Geographic isolation of Diplodia scrobiculata and its association with native Pinus radiata.

Diplodia pinea (syn. Sphaeropsis sapinea) is a well-known latent pathogen of Pinus spp. with a worldwide distribution. As such, this fungus is native where pines are endemic in the northern hemisphere and it has been introduced into all countries of the Southern Hemisphere where pines are exotic. The newly described D. scrobiculata (formerly known as the B morphotype of D. pinea) is thought to have a much more limited distribution. D. scrobiculata was first reported as an endophyte and weak pathogen of P. banksiana, where it was found to coexist with D. pinea. Diplodia scrobiculata is now known to have a much broader distribution in Northern America and Europe. In this study, seven Simple Sequence Repeat (SSR) markers were used to evaluate genetic diversity and gene flow between populations of D. scrobiculata. Results indicate a strong geographic isolation between populations of D. scrobiculata from different regions in North America, with unique alleles fixed in the different populations. The data fits the isolation by distance model indicating limited dispersal.
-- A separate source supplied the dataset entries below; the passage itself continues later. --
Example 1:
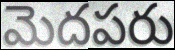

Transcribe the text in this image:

మెదపరు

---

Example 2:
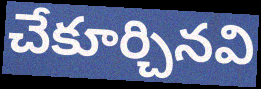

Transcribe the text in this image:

చేకూర్చినవి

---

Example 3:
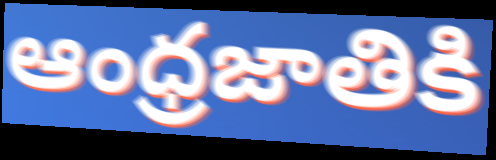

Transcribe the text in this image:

ఆంధ్రజాతికి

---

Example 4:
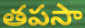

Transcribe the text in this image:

తపసా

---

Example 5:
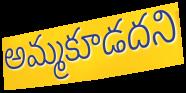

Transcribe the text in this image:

అమ్మకూడదని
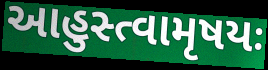
આહુસ્ત્વામૃષયઃ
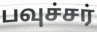
பவுச்சர்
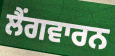
ਲੈਂਗਵਾਰਨ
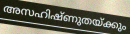
അസഹിഷ്ണുതയ്ക്കും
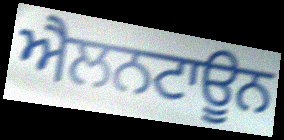
ਐਲਨਟਾਊਨ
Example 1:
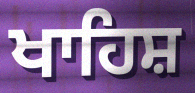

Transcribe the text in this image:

ਖਾਹਿਸ਼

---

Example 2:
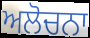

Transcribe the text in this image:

ਅਲੋਚਨਾ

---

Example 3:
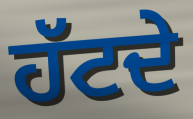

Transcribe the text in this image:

ਹੱਟਦੇ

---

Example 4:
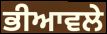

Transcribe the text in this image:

ਭੀਆਵਲੇ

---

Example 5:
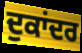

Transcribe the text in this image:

ਦੁਕਾਂਦਰ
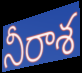
నీరాశ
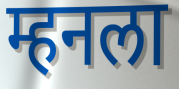
म्हनला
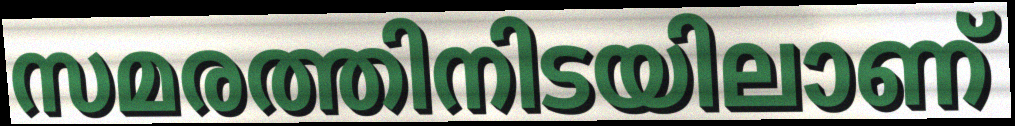
സമരത്തിനിടയിലാണ്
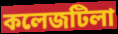
কলেজটিলা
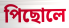
পিছোলে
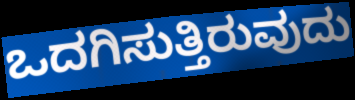
ಒದಗಿಸುತ್ತಿರುವುದು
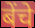
बेंचे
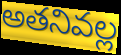
అతనివల్ల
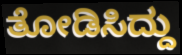
ತೋಡಿಸಿದ್ದು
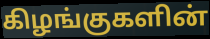
கிழங்குகளின்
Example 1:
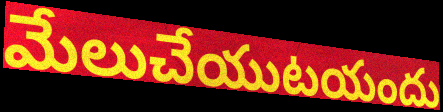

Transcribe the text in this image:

మేలుచేయుటయందు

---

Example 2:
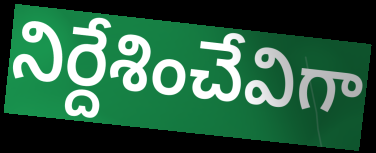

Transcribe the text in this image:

నిర్దేశించేవిగా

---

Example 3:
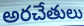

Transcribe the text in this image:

అరచేతులు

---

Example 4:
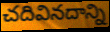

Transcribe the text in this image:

చదివినదాన్ని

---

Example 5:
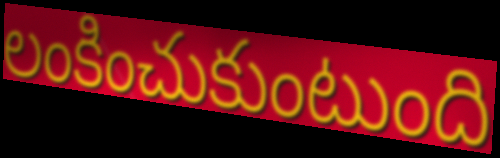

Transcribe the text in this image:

లంకించుకుంటుంది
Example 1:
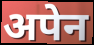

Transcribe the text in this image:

अपेन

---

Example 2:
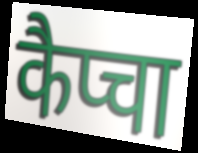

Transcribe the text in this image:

कैप्चा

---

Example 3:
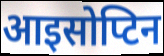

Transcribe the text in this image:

आइसोप्टिन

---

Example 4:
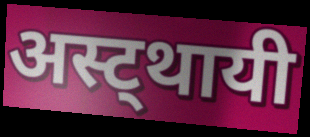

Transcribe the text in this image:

अस्ट्थायी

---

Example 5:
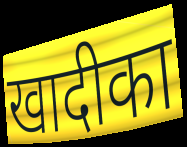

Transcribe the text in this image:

खादीका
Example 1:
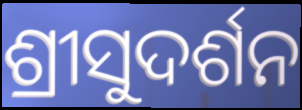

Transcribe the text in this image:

ଶ୍ରୀସୁଦର୍ଶନ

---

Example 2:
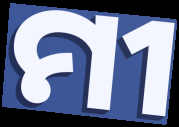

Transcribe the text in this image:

ମୀ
Geographic isolation in combination with isolation by distance suggests prolonged reproductive isolation. Intensive collections of endophytes from native P. radiata in California have yielded only D. scrobiculata and not the significantly more pathogenic D. pinea. SSR analysis of three populations of D. scrobiculata from native P. radiata identified many shared alleles among the populations and moderate to high gene flow between them. The three Californian populations are distant and distinct from populations of D. scrobiculata from elsewhere. Under stress conditions, P. radiata is known to be very susceptible to D. pinea in plantations in the Southern Hemisphere. Native P. radiata is currently experiencing severe stress due to pitch canker caused by Fusarium circinatum. Such stress would provide ideal conditions for an associated outbreak of D. pinea. Thus, it is critical to prevent the movement of D. pinea into the last remaining native stands of P. radiata.